Dezenove de novembro: o dia em que a chantagem do presidente da Câmara Federal, Eduardo Cunha (PMDB-RJ), ficou evidente. Se já era fato consumado nos bastidores, foi só nesse dia, quando declarou que os pedidos de impeachment seriam avaliados todos em 2015, que o ultimato do peemedebista se tornou público. Parecia, porém, apenas mais uma declaração. Cunha latiu tanto durante o ano inteiro que parecia incapaz de tomar uma decisão sobre o início do processo do impeachment. Mas, a duas semanas do recesso parlamentar, resolveu morder.
Foram os seguidos questionamentos aos desmandos de Cunha em um curto espaço de tempo que o levaram a dar o gatilho num processo demorado e doloroso para o Brasil.
Em 19 de novembro, o Conselho de Ética e Decoro Parlamentar da Câmara tinha uma reunião marcada para as 9h30, para analisar o parecer que recomenda a admissibilidade da representação contra Cunha, por suposta quebra de decoro. Por falta de sala, a reunião teve início às 10 horas.
Passados 20 minutos, um dos aliados de Cunha, André Moura (PSC-SE), questionou o tempo que se deu para aguardar quórum. O presidente do Conselho, José Carlos Araújo (PSD-BA), disse que o início da sessão, às 10h24, com o quórum necessário, seguia o regimento de tolerância de 30 minutos.
O diálogo que se seguiu foi surreal. Moura e outro aliado de Cunha, Paulinho da Força (SD-SP), lançaram mão de várias questões de ordem para protelar e suspender a votação. Por fim decidiu-se que a sessão seria retomada à tarde.
No plenário, Moura, com apoio de outros cunhistas, voltou à carga e reapresentou os questionamentos, o que levou ao presidente em exercício, Felipe Bornier, a cancelar a reunião do Conselho de Ética. O protesto foi geral e, pela primeira vez neste ano, a oposição agiu com rapidez, coerência e firmeza. PSDB, DEM, PPS, PCdoB, PRB e PSol lideraram o movimento que deixou Cunha a ver navios. Por falta de quórum, a sessão foi suspensa.
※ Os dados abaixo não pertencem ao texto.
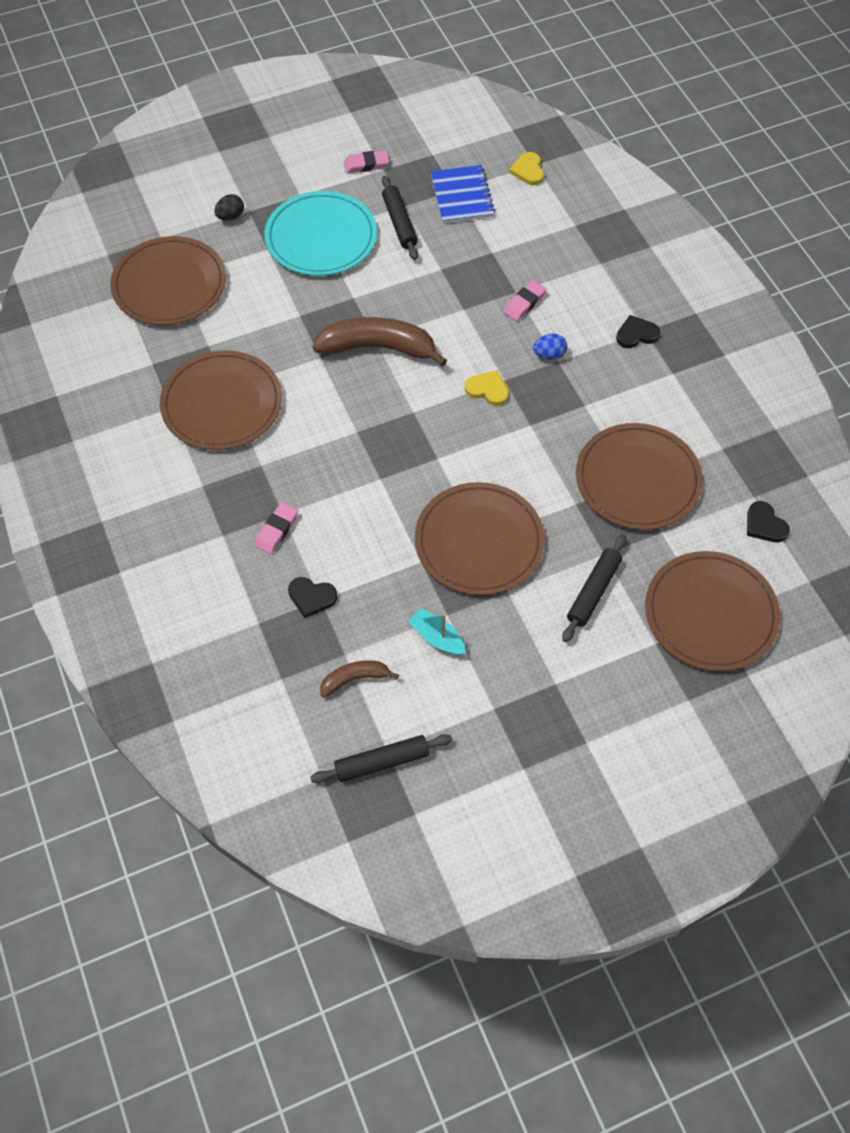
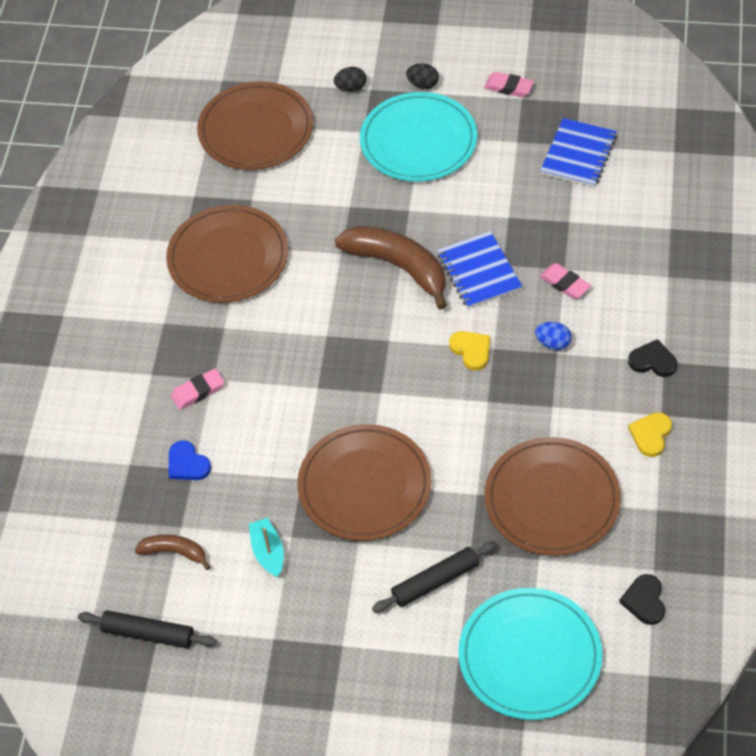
camera: 35 degrees right, 5 degrees down
black heart [288,577,337,618] -> blue heart [169,440,211,480]
black rolling pin [382,176,418,260] -> none
pink eraser [503,280,547,321] -> pink eraser turned 60 degrees clockwise [539,263,591,299]
yellow heart [509,152,544,185] -> yellow heart moved to [628,412,672,457]
brown plate [645,551,780,671] -> turquoise plate [458,588,603,720]
none -> black egg [406,63,439,89]
none -> blue notebook [437,231,522,309]

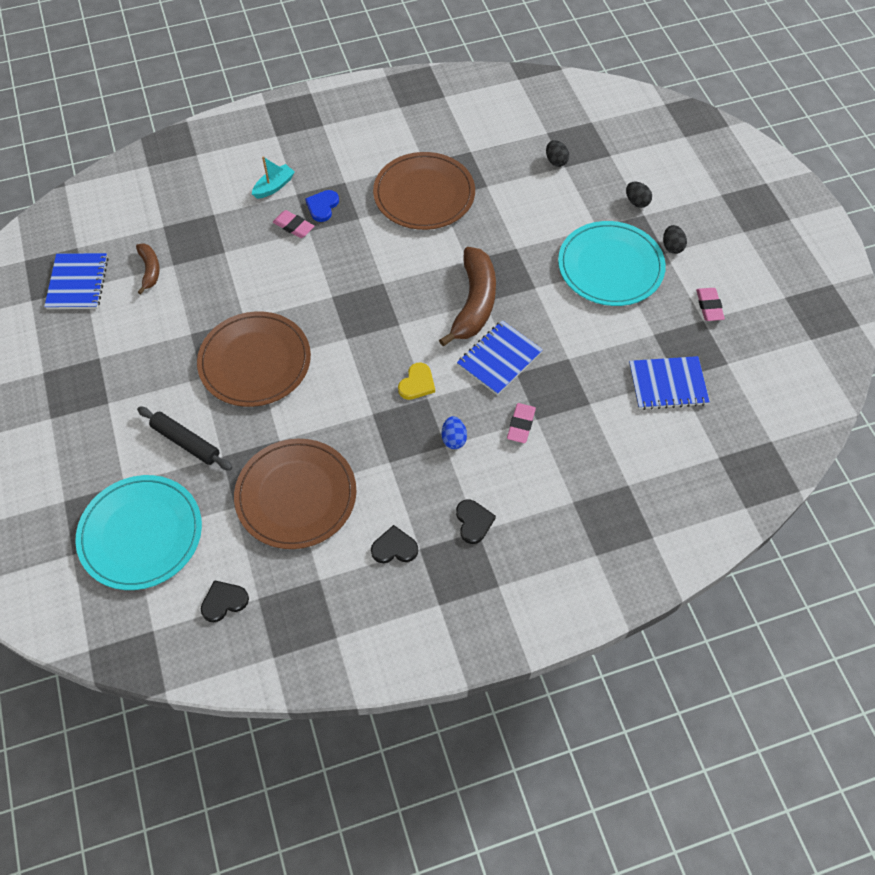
camera: 60 degrees right, 5 degrees up
black rolling pin [78,610,217,648] -> blue notebook [44,253,108,309]
blue heart [169,440,211,480] -> blue heart moved to [305,190,339,222]
brown plate [197,81,313,170] -> black egg [546,140,569,167]
turquoise boat [249,518,284,577] -> turquoise boat moved to [252,156,295,199]
yellow heart [628,412,672,457] -> black heart [371,525,418,563]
Além do protesto em bloco, a postura de uma deputada foi fundamental: Mara Gabrilli (PSDB-SP), que é cadeirante. Disse que tem dificuldade para comparecer ao plenário, mas quer dar exemplo. Disse que gostava de Cunha, mas que isso foi ruim. “Isso não me deixou perceber que o senhor nos chama de imbecis, muitas vezes. (...) Eu convido todos os deputados a saírem desta sessão. O que o deputado Felipe Bornier fez aqui não se faz. O senhor está com medo, sr. presidente? É isso que está acontecendo? Chega, sr. presidente. Levante dessa cadeira, Eduardo Cunha!”, discursou, motivando os colegas.
Na sessão fatídica do dia 19, o PT tentou manter o quórum, para garantir votações importantes ao ajuste fiscal. Houve questionamentos à atuação de Cunha, como a feita por Henrique Fontana (PT-RS), mas ao Planalto não interessava fazer um embate direto.
Dada a repercussão negativa, Cunha decidiu suspender a decisão de Bornier sobre o Conselho de Ética. Mas, excêntrico e arrogante, quis terminar o dia dando uma volta por cima. Horas depois, anunciou que iria decidir sobre os pedidos de impeachment neste ano.
Cunha ameaçou, e cumpriu. Com a confirmação dos deputados do PT do Conselho de Ética de que votariam contra ele, o peemedebista anunciou a abertura do processo de impeachment. Se ele cair, quer levar Dilma e o PT junto.